Artichokes (Cynara scolymus), otherwise known as globe artichokes, are a member of the thistle family. Artichokes are a dietary source of magnesium, manganese, folate, and vitamin K. Artichokes also contain apigenin, chlorogenic acid (a derivative of caffeic acid), cynarin, silibinin and silymarin, as well as oligofructose compounds such as inulin, most of which have been reported to have anti-cancer properties. Artichokes have been shown to have antioxidant, antifungal, antigenotoxic, liver-protective and hypoglycemic activities, as well as reducing cholesterol and ameliorating indigestion and irritable bowel syndrome.
Breast cancer-related effects of eating artichokes
Artichoke extract has been shown to inhibit proliferation and induce apoptosis (programmed cell death) in triple negative (ER-/PR-/HER2-) and HER2/neu overexpressing (HER2+) breast cancer cells in the laboratory.

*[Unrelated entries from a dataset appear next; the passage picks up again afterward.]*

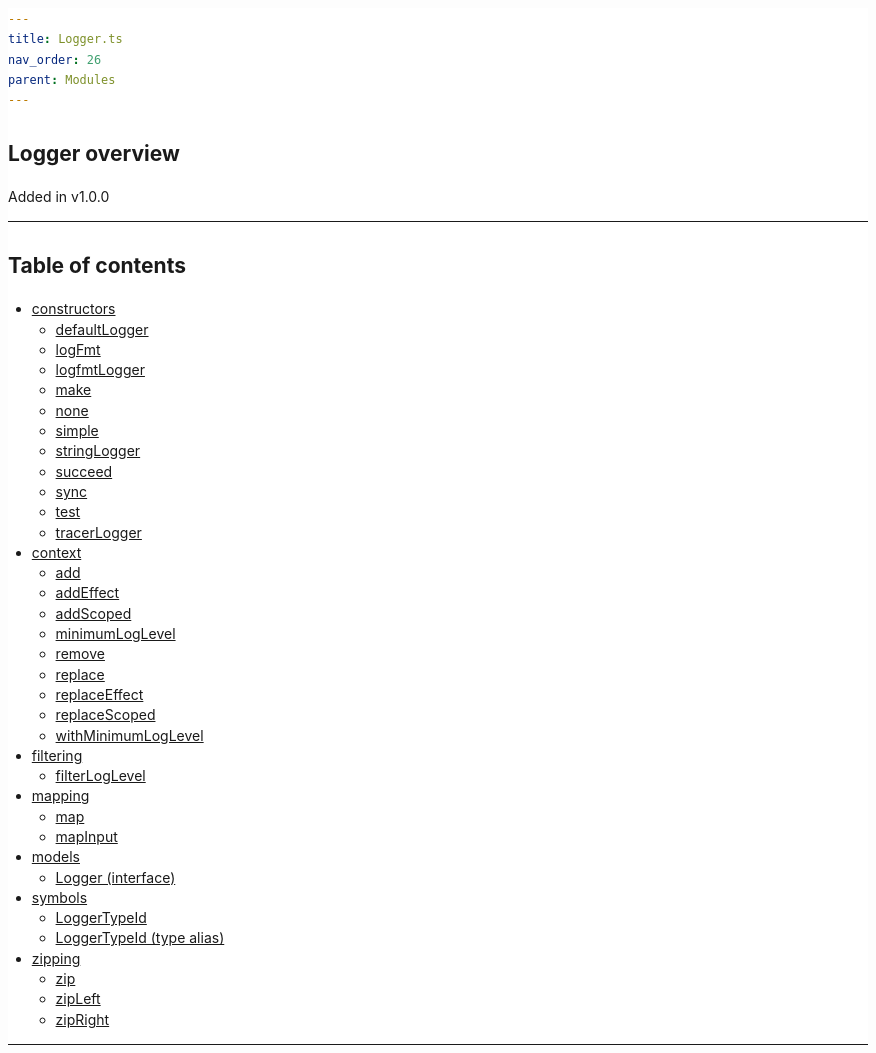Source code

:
 ```yaml
---
title: Logger.ts
nav_order: 26
parent: Modules
---
```


## Logger overview

Added in v1.0.0

---

<h2 class="text-delta">Table of contents</h2>

- [constructors](#constructors)
  - [defaultLogger](#defaultlogger)
  - [logFmt](#logfmt)
  - [logfmtLogger](#logfmtlogger)
  - [make](#make)
  - [none](#none)
  - [simple](#simple)
  - [stringLogger](#stringlogger)
  - [succeed](#succeed)
  - [sync](#sync)
  - [test](#test)
  - [tracerLogger](#tracerlogger)
- [context](#context)
  - [add](#add)
  - [addEffect](#addeffect)
  - [addScoped](#addscoped)
  - [minimumLogLevel](#minimumloglevel)
  - [remove](#remove)
  - [replace](#replace)
  - [replaceEffect](#replaceeffect)
  - [replaceScoped](#replacescoped)
  - [withMinimumLogLevel](#withminimumloglevel)
- [filtering](#filtering)
  - [filterLogLevel](#filterloglevel)
- [mapping](#mapping)
  - [map](#map)
  - [mapInput](#mapinput)
- [models](#models)
  - [Logger (interface)](#logger-interface)
- [symbols](#symbols)
  - [LoggerTypeId](#loggertypeid)
  - [LoggerTypeId (type alias)](#loggertypeid-type-alias)
- [zipping](#zipping)
  - [zip](#zip)
  - [zipLeft](#zipleft)
  - [zipRight](#zipright)

---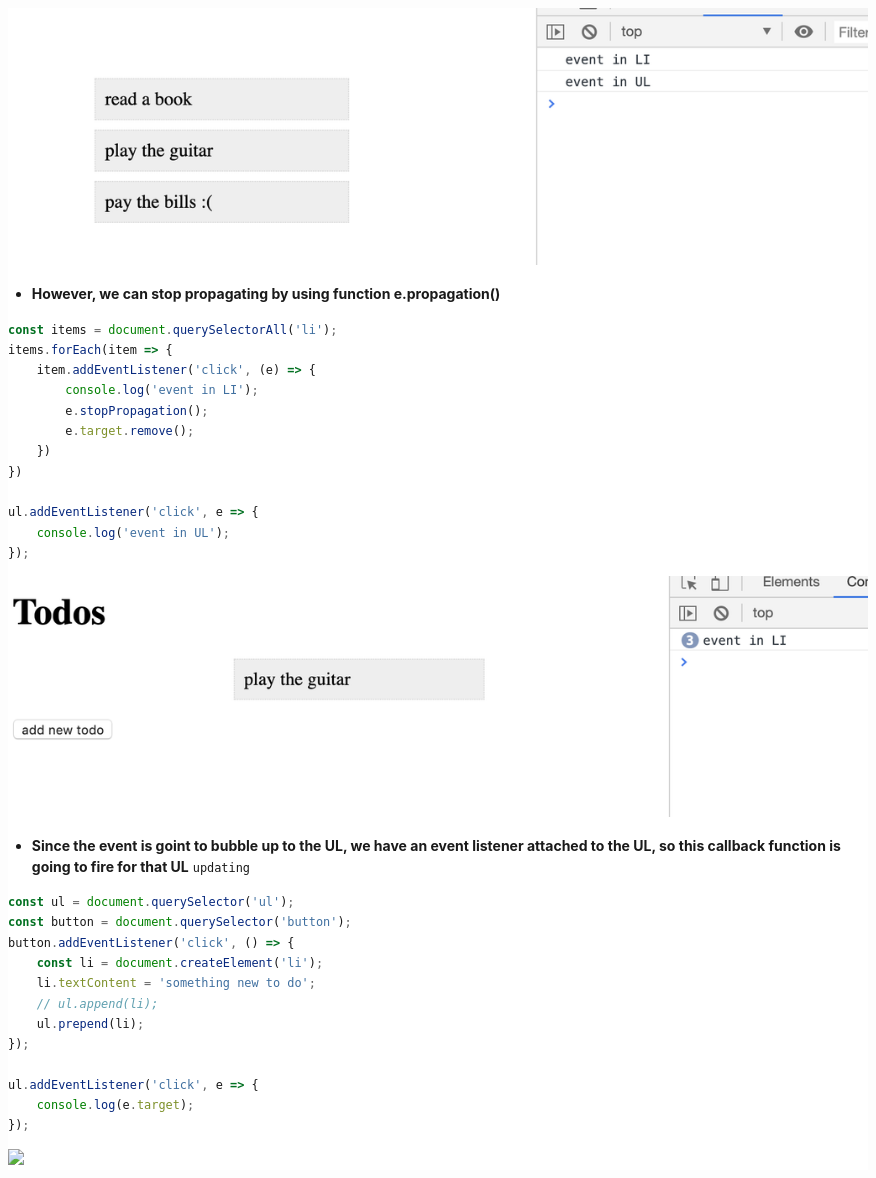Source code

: ![](img/23.png)

- **However, we can stop propagating by using function e.propagation()**
```js
const items = document.querySelectorAll('li');
items.forEach(item => {
    item.addEventListener('click', (e) => {
        console.log('event in LI');
        e.stopPropagation();
        e.target.remove();
    })
})

ul.addEventListener('click', e => {
    console.log('event in UL');
});
```
![](img/24.png)


- **Since the event is goint to bubble up to the UL, we have an event listener attached to the UL, so this callback function is going to fire for that UL**
`updating`
```js
const ul = document.querySelector('ul');
const button = document.querySelector('button');
button.addEventListener('click', () => {
    const li = document.createElement('li');
    li.textContent = 'something new to do';
    // ul.append(li);
    ul.prepend(li);
});

ul.addEventListener('click', e => {
    console.log(e.target);
});
```
![](img/4.gif)
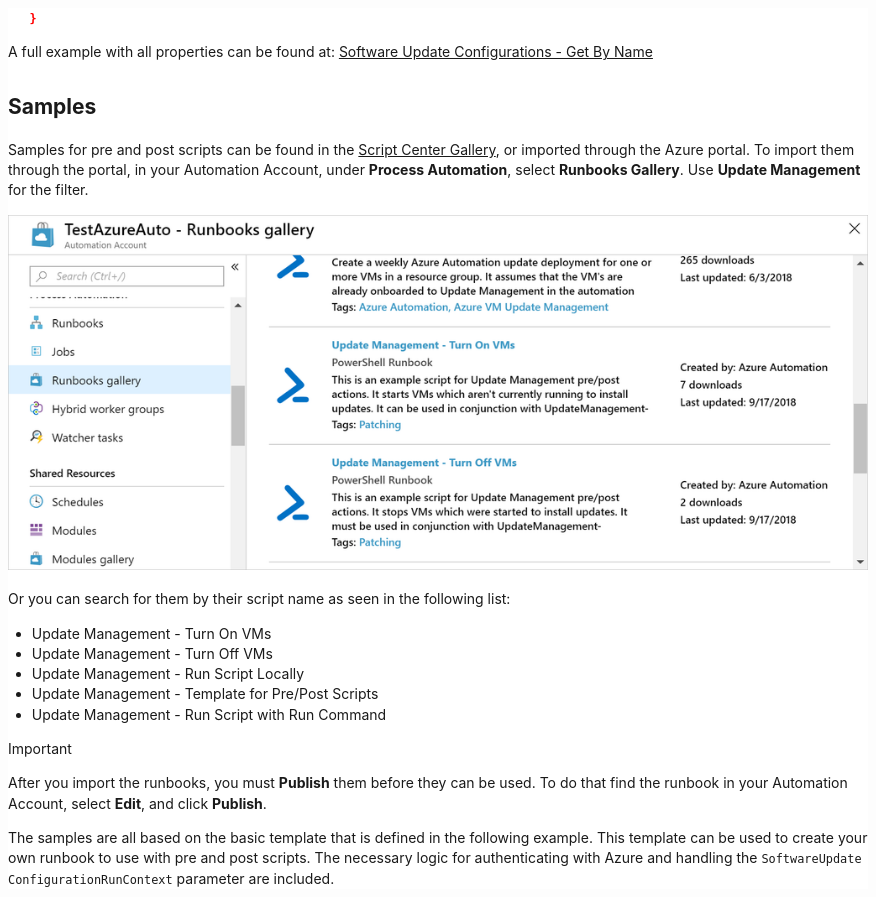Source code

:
 ```json
   }
```

A full example with all properties can be found at: [Software Update Configurations - Get By Name](/rest/api/automation/softwareupdateconfigurations/getbyname#examples)

## Samples

Samples for pre and post scripts can be found in the [Script Center Gallery](https://gallery.technet.microsoft.com/scriptcenter/site/search?f%5B0%5D.Type=RootCategory&f%5B0%5D.Value=WindowsAzure&f%5B0%5D.Text=Windows%20Azure&f%5B1%5D.Type=SubCategory&f%5B1%5D.Value=WindowsAzure_automation&f%5B1%5D.Text=Automation&f%5B2%5D.Type=SearchText&f%5B2%5D.Value=update%20management&f%5B3%5D.Type=Tag&f%5B3%5D.Value=Patching&f%5B3%5D.Text=Patching&f%5B4%5D.Type=ProgrammingLanguage&f%5B4%5D.Value=PowerShell&f%5B4%5D.Text=PowerShell), or imported through the Azure portal. To import them through the portal, in your Automation Account, under **Process Automation**, select **Runbooks Gallery**. Use **Update Management** for the filter.

![Gallery list](./media/pre-post-scripts/runbook-gallery.png)

Or you can search for them by their script name as seen in the following list:

* Update Management - Turn On VMs
* Update Management - Turn Off VMs
* Update Management - Run Script Locally
* Update Management - Template for Pre/Post Scripts
* Update Management - Run Script with Run Command

> [!IMPORTANT]
> After you import the runbooks, you must **Publish** them before they can be used. To do that find the runbook in your Automation Account, select **Edit**, and click **Publish**.

The samples are all based on the basic template that is defined in the following example. This template can be used to create your own runbook to use with pre and post scripts. The necessary logic for authenticating with Azure and handling the `SoftwareUpdateConfigurationRunContext` parameter are included.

Apigenin has been shown to induce apoptosis across a variety of breast cancer cell lines.
An Italian population study found that the risk of breast cancer was reduced for increasing intake of apigenin, among other flavones. However, no population studies have specifically evaluated the impact of consuming artichokes on the risk of breast cancer.
Milk thistle (Silybum marianum), a herb related to the artichoke, traditionally has been used for its liver-protective properties, but increasingly is being used by cancer patients. Milk thistle is the best known source of the compound flavonoid silymarin, which contains silibinin, silybin, silicristin, silidianin and related compounds. Silibinin is the most biologically active component of silymarin. However, silybin has also been shown to inhibit growth and induce apoptosis in human breast cancer cells and HER2+ mammary tumors in a mouse model. Silymarin has been shown to have a synergistic effect with Adriamycin (Adriamycin), increasing its treatment effects.
However, one study found that treatment of human breast cancer tumor grafts in rodents with silymarin isolated from milk thistle stimulated tumor growth. Therefore, we caution breast cancer patients, survivors and those at high risk against taking concentrated milk thistle, artichoke or silymarin supplements.
Cardoon (Cynara cardunculus), also known as artichoke thistle or wild artichoke, is an edible thistle-like plant native to the Mediterranean. Jerusalem artichokes (Helianthus tuberosus) are part of the sunflower family and are not related to artichokes.